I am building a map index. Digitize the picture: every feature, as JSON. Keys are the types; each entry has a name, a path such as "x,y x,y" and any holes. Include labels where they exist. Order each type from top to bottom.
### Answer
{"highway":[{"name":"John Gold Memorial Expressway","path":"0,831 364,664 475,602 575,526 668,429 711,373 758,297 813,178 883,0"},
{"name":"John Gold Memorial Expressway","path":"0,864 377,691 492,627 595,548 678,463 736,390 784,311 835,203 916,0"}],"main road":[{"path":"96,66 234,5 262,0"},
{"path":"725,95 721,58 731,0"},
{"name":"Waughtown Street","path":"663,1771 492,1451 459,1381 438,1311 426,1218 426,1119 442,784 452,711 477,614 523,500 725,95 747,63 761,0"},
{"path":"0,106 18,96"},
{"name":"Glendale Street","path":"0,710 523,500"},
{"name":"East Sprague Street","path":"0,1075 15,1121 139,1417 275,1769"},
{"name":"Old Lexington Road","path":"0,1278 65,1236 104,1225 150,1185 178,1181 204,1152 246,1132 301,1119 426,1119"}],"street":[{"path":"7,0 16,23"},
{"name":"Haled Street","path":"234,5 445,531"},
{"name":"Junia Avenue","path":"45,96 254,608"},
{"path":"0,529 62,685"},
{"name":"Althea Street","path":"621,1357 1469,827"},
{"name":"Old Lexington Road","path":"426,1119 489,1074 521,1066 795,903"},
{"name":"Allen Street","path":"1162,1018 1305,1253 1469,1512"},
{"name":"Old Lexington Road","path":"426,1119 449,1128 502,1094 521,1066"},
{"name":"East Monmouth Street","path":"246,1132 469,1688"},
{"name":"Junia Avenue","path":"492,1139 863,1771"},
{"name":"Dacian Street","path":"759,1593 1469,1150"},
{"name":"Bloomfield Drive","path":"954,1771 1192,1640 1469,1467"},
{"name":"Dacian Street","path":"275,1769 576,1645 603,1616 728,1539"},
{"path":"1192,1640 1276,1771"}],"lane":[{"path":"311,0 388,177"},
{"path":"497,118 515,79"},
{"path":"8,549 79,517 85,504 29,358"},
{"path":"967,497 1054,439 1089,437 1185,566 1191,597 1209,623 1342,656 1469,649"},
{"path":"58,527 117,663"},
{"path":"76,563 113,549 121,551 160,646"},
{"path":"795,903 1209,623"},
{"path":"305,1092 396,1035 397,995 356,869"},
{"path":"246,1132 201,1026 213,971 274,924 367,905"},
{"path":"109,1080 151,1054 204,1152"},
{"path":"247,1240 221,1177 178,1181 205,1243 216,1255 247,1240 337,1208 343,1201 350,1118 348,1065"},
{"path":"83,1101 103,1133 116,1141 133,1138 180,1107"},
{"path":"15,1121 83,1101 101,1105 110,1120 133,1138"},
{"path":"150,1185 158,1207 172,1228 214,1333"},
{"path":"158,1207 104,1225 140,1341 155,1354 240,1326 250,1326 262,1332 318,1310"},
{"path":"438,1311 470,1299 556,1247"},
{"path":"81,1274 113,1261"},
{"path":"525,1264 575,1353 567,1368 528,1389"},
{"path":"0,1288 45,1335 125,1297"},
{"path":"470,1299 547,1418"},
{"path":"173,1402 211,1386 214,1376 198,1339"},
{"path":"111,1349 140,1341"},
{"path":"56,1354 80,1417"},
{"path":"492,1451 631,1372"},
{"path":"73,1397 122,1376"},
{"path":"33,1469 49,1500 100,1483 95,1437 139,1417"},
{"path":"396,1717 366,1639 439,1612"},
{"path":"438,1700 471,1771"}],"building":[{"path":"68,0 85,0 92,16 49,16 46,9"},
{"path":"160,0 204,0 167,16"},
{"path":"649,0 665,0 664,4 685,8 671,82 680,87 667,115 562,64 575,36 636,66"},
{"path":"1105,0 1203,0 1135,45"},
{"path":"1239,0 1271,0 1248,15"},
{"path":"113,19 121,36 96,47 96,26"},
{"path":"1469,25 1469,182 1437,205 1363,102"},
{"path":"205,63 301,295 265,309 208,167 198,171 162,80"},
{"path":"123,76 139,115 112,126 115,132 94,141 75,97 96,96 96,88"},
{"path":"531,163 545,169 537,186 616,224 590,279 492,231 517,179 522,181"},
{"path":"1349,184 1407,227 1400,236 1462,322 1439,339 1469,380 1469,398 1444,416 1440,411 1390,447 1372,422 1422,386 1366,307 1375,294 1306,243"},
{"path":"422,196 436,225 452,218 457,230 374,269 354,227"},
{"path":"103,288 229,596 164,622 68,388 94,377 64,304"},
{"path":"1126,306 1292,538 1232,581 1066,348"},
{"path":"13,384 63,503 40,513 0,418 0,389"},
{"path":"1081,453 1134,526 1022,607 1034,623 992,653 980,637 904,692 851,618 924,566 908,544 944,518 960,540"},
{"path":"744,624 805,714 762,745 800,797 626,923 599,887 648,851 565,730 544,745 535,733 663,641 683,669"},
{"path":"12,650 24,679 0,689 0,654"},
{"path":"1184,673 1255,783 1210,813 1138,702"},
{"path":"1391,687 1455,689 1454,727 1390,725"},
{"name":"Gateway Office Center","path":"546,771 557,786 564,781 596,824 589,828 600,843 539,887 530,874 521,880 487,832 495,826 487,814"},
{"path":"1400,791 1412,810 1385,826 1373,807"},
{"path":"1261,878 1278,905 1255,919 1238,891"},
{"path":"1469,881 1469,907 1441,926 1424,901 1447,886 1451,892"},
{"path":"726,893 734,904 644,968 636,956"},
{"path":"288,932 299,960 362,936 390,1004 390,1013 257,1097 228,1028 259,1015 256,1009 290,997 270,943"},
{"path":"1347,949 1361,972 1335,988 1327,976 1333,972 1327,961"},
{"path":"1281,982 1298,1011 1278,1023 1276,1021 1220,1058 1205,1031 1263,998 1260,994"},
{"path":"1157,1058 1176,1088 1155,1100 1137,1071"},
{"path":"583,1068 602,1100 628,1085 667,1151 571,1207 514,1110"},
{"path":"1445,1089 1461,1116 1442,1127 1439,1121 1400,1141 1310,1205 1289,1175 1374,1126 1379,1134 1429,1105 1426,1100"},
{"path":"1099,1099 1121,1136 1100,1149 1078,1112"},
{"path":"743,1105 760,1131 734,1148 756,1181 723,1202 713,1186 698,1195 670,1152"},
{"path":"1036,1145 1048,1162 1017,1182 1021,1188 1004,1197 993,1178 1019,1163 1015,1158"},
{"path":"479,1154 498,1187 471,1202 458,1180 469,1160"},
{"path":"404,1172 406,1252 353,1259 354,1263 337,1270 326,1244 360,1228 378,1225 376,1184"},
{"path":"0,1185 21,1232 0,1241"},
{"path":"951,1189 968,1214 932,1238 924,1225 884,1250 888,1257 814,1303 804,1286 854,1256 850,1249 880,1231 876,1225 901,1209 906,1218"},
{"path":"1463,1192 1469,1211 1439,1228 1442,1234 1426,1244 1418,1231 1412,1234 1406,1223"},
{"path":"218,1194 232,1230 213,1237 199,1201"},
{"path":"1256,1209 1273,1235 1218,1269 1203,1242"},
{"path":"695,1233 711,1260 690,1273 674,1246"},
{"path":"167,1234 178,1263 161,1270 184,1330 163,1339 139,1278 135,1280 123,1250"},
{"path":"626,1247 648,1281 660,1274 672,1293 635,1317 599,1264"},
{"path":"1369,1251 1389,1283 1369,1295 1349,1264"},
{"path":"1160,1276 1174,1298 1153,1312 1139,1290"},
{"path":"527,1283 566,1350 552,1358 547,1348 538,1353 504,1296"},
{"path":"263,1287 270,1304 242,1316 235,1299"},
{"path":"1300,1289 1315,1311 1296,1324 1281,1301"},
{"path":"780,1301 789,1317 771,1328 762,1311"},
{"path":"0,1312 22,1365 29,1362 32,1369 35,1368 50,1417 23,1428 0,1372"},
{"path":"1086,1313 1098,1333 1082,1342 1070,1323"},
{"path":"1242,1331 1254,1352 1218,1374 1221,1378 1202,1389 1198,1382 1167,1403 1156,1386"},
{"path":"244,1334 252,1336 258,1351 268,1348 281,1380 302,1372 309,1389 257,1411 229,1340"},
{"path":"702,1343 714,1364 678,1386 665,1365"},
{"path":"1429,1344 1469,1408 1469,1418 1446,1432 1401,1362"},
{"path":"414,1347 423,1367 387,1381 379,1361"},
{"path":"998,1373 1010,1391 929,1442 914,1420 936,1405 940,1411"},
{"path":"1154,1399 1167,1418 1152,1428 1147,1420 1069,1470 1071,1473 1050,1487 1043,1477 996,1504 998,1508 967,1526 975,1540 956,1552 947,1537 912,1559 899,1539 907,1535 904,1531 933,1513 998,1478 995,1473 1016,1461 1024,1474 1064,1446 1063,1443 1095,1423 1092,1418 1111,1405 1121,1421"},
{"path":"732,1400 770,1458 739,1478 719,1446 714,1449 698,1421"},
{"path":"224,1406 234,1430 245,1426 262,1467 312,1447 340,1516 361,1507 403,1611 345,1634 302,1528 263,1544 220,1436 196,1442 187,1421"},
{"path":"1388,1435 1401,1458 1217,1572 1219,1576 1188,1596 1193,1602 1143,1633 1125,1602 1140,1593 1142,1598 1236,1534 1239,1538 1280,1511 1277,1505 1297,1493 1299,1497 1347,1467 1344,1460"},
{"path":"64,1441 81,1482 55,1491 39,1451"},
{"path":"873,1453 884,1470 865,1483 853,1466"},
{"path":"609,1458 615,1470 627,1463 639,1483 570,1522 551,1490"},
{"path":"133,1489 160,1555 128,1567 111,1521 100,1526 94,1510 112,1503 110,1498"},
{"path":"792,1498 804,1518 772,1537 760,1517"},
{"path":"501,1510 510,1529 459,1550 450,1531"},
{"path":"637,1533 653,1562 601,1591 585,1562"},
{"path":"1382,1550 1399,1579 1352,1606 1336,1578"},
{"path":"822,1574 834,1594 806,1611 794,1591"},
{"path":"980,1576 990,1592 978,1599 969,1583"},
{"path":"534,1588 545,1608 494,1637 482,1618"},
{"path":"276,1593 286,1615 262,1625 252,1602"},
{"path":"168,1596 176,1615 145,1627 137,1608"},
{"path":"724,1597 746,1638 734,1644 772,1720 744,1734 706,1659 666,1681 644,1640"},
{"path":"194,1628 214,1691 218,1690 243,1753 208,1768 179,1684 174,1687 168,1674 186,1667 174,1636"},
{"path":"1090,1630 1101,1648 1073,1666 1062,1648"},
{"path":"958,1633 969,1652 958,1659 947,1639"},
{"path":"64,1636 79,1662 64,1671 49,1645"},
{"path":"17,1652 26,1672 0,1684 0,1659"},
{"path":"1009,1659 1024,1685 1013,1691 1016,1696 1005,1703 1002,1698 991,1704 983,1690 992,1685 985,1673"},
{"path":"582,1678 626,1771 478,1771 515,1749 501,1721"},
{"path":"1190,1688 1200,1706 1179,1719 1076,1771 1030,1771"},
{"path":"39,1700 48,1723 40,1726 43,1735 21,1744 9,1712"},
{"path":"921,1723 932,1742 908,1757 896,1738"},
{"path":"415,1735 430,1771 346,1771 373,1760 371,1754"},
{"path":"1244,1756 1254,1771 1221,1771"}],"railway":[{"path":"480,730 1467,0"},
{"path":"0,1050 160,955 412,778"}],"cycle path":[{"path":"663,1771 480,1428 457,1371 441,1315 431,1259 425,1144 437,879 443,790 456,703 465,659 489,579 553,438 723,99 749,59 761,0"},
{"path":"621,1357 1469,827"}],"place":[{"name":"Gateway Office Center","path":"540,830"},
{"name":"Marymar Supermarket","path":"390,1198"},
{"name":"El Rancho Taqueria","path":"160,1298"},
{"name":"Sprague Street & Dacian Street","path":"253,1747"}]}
++++++++++++++++++++
Pull each line containing "John" from the records.

{"highway":[{"name":"John Gold Memorial Expressway","path":"0,831 364,664 475,602 575,526 668,429 711,373 758,297 813,178 883,0"},
{"name":"John Gold Memorial Expressway","path":"0,864 377,691 492,627 595,548 678,463 736,390 784,311 835,203 916,0"}],"main road":[{"path":"96,66 234,5 262,0"},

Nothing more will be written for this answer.